Обогревательный домик вывернулся будто живой, будто сам скользил навстречу пограничникам на своих неуклюжих брусьях, понизу обшитых широким полозом. Паршиков облегчённо вздохнул; закрепляя собачью упряжку, вонзил тяжёлый деревянный кол в снег.
— Разгружайся! — повеселевшим голосом скомандовал сержант. — Ты, Анучин, хватит сидеть, работать надо. Башкатов, и ты помогай. Я пока с заставой свяжусь.
Скоро занесли в домик ящик с провизией, тут же, у домика, нарезали кубики снега для чая, растопили железную печку, и пока сновали туда-сюда, упарились.
Паршиков стянул с головы отмокший от инея подшлемник, всё время сползавший на глаза, сунулся было за дверь — помочь нарезать снег, но старший наряда грубовато осадил его у порога:
— Ты, молодой, не хорохорься! Без шапки на улицу не вылазь: вмиг прохватит. Кому тогда нужен будешь, больной да без сил?

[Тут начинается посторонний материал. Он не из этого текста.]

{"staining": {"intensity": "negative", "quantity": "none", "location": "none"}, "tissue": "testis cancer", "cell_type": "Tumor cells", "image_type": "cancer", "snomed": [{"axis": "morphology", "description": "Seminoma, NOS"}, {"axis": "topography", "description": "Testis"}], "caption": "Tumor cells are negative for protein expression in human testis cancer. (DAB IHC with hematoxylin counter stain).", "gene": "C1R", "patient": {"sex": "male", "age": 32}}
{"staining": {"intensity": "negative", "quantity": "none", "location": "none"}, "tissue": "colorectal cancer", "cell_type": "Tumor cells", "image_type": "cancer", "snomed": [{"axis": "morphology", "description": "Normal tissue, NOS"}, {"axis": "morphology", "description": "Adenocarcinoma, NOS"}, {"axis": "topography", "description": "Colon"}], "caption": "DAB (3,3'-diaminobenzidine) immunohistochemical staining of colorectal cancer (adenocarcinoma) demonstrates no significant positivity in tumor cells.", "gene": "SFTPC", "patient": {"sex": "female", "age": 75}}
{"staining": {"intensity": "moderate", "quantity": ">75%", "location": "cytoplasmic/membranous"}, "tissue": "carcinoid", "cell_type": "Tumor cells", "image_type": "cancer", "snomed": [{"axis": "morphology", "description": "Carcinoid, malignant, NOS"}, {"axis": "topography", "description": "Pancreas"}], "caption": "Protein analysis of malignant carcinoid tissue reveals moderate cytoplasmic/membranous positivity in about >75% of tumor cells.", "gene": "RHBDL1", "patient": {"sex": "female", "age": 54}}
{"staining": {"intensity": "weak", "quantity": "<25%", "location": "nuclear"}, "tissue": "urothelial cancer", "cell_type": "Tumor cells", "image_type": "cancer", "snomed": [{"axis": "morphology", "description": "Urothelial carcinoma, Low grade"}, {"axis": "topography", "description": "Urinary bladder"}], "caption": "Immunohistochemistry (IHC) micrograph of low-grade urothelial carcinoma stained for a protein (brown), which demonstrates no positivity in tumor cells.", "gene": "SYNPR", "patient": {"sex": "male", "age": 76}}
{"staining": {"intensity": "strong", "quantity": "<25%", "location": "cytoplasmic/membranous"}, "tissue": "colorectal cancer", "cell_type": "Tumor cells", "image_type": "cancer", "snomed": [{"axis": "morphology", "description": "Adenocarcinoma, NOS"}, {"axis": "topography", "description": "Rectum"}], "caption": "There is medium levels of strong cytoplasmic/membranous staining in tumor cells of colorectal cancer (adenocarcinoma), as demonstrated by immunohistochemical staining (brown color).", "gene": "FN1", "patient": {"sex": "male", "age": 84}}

Паршиков огляделся в непривычной тесноте дома, добротно сбитого из толстой авиационной фанеры. Сколько лет он стоял здесь, однажды привезённый, и ничего ему не делалось — ни ветер его не брал, ни мороз.
Малиновые сполохи быстро занявшегося огня выплясывали по светлому, самую малость закопчённому фанерному потолку, отражались в крошечном боковом оконце, которое, казалось, вот-вот растает от тепла, и тогда в дом войдут темнота и холод.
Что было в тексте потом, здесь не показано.